— Итак, Мартин Иден, ты поднялся со дна, — торжественным голосом произнес он. — Ты протер глаза, ослепленные ярким светом; ты дерзаешь возноситься к звездам. Ты живешь настоящей жизнью; ты дал умереть в себе тигру и обезьяне и вырвал у высшей силы ее лучшие дары.
Он пристальнее пригляделся к своему изображению и рассмеялся.
— Кажется, я разыграл истерику и мелодраму. Ну да все равно. Ты победил Масляную Рожу, победишь и редакторов, хотя бы на это пришлось потратить дважды по одиннадцать лет. Все равно на полдороге ты не можешь остановиться. Ты должен идти дальше. Ты ведешь борьбу до конца, не забудь!
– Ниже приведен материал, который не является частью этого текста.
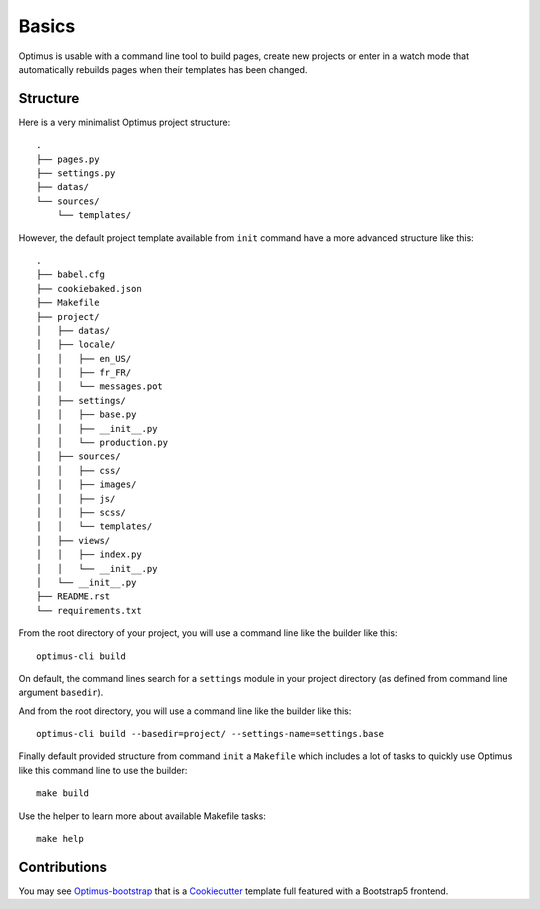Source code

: .. _Django: http://www.djangoproject.com/
.. _Jinja2: http://jinja.pocoo.org/
.. _Jinja2 documentation: http://jinja.pocoo.org/docs/
.. _yui-compressor: http://developer.yahoo.com/yui/compressor/
.. _virtualenv: http://www.virtualenv.org/
.. _Babel: https://pypi.python.org/pypi/Babel
.. _Optimus: https://github.com/sveetch/Optimus
.. _Optimus-bootstrap: https://github.com/sveetch/optimus-bootstrap
.. _Cookiecutter: https://cookiecutter.readthedocs.io

.. _intro_basics:

******
Basics
******

Optimus is usable with a command line tool to build pages, create new projects or enter
in a watch mode that automatically rebuilds pages when their templates has been changed.

.. _basics_structure:

Structure
=========

Here is a very minimalist Optimus project structure: ::

    .
    ├── pages.py
    ├── settings.py
    ├── datas/
    └── sources/
        └── templates/

However, the default project template available from ``init`` command have a more
advanced structure like this: ::

    .
    ├── babel.cfg
    ├── cookiebaked.json
    ├── Makefile
    ├── project/
    │   ├── datas/
    │   ├── locale/
    │   │   ├── en_US/
    │   │   ├── fr_FR/
    │   │   └── messages.pot
    │   ├── settings/
    │   │   ├── base.py
    │   │   ├── __init__.py
    │   │   └── production.py
    │   ├── sources/
    │   │   ├── css/
    │   │   ├── images/
    │   │   ├── js/
    │   │   ├── scss/
    │   │   └── templates/
    │   ├── views/
    │   │   ├── index.py
    │   │   └── __init__.py
    │   └── __init__.py
    ├── README.rst
    └── requirements.txt

From the root directory of your project, you will use a command line like the builder
like this: ::

    optimus-cli build

On default, the command lines search for a ``settings`` module in your project
directory (as defined from command line argument ``basedir``).

And from the root directory, you will use a command line like the builder like this: ::

    optimus-cli build --basedir=project/ --settings-name=settings.base

Finally default provided structure from command ``init`` a ``Makefile`` which includes
a lot of tasks to quickly use Optimus like this command line to use the builder: ::

    make build

Use the helper to learn more about available Makefile tasks: ::

    make help


.. _basics_contrib_structure:

Contributions
=============

You may see `Optimus-bootstrap`_ that is a `Cookiecutter`_ template full featured with
a Bootstrap5 frontend.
Будильник, затрещав, разбудил Мартина так внезапно, что у него несомненно разболелась бы голова, не обладай он таким здоровым организмом. Хотя он спал очень крепко, однако просыпался моментально, как кошка, всегда в хорошем настроении, довольный тем, что миновали пять часов забытья. Он ненавидел это временное забытье. Ему нужно было столько сделать и столько пережить! Он жалел о каждой минуте, отнятой у него сном. Не успел умолкнуть звон будильника, как он уже окунул голову в таз с холодной водой, от которой по его телу пробежала приятная дрожь.
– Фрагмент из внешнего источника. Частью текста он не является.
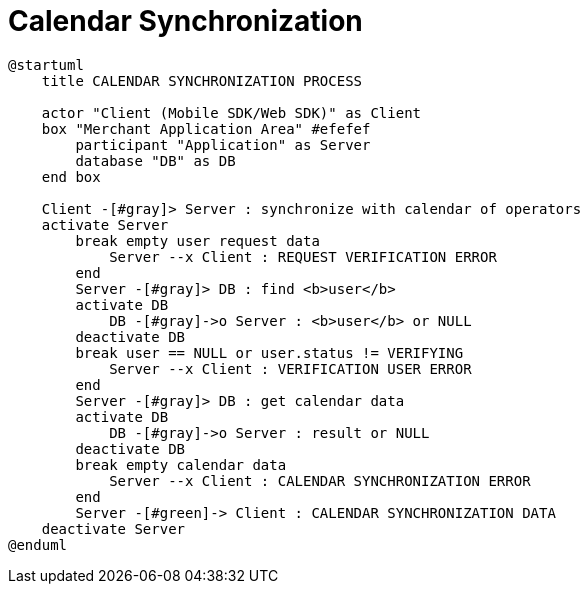 = Calendar Synchronization

[plantuml,format=svg,role=sequence]
----
@startuml
    title CALENDAR SYNCHRONIZATION PROCESS

    actor "Client (Mobile SDK/Web SDK)" as Client
    box "Merchant Application Area" #efefef
        participant "Application" as Server
        database "DB" as DB
    end box

    Client -[#gray]> Server : synchronize with calendar of operators
    activate Server
        break empty user request data
            Server --x Client : REQUEST VERIFICATION ERROR
        end
        Server -[#gray]> DB : find <b>user</b>
        activate DB
            DB -[#gray]->o Server : <b>user</b> or NULL
        deactivate DB
        break user == NULL or user.status != VERIFYING
            Server --x Client : VERIFICATION USER ERROR
        end
        Server -[#gray]> DB : get calendar data
        activate DB
            DB -[#gray]->o Server : result or NULL
        deactivate DB
        break empty calendar data
            Server --x Client : CALENDAR SYNCHRONIZATION ERROR
        end
        Server -[#green]-> Client : CALENDAR SYNCHRONIZATION DATA
    deactivate Server
@enduml
----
Но на этот раз он не последовал своей ежедневной программе. Его не ждал неоконченный рассказ, в голове не было новой темы, которая просилась бы наружу. Накануне он поздно засиделся за занятиями и потому встал перед самым завтраком. Он попробовал прочесть главу из книги, но голова не работала, и он закрыл книгу. В этот день начиналась новая фаза борьбы — период, когда ему придется бросить литературу. От этой мысли ему становилось грустно, точно он собирался покинуть дом и семью. Он взглянул на груду рукописей в углу комнаты. Да! Сравнение верно. Он собирался их покинуть, этих жалких, обесславленных детей, никогда нигде не принятых. Он начал перелистывать их, останавливаясь на своих любимых местах. «Котел» и «Приключение» он удостоил прочтения вслух. Его последнее произведение «Радость», законченное лишь накануне и брошенное в угол из-за неимения денег на марки, также заслужило его похвалу.
— Никак в толк не возьму, — пробормотал он, — может быть, редакторы ничего не понимают. В этой вещи все хорошо, а какую дрянь они печатают у себя. Все, что печатается, куда хуже этого… по крайней мере, почти все.
После завтрака он уложил пишущую машинку в футляр и понес ее в Окленд.
— Я еще за месяц остался должен, — сказал он приказчику в магазине. — Но передайте, пожалуйста, хозяину, что на днях я найду работу и через месяц все уплачу.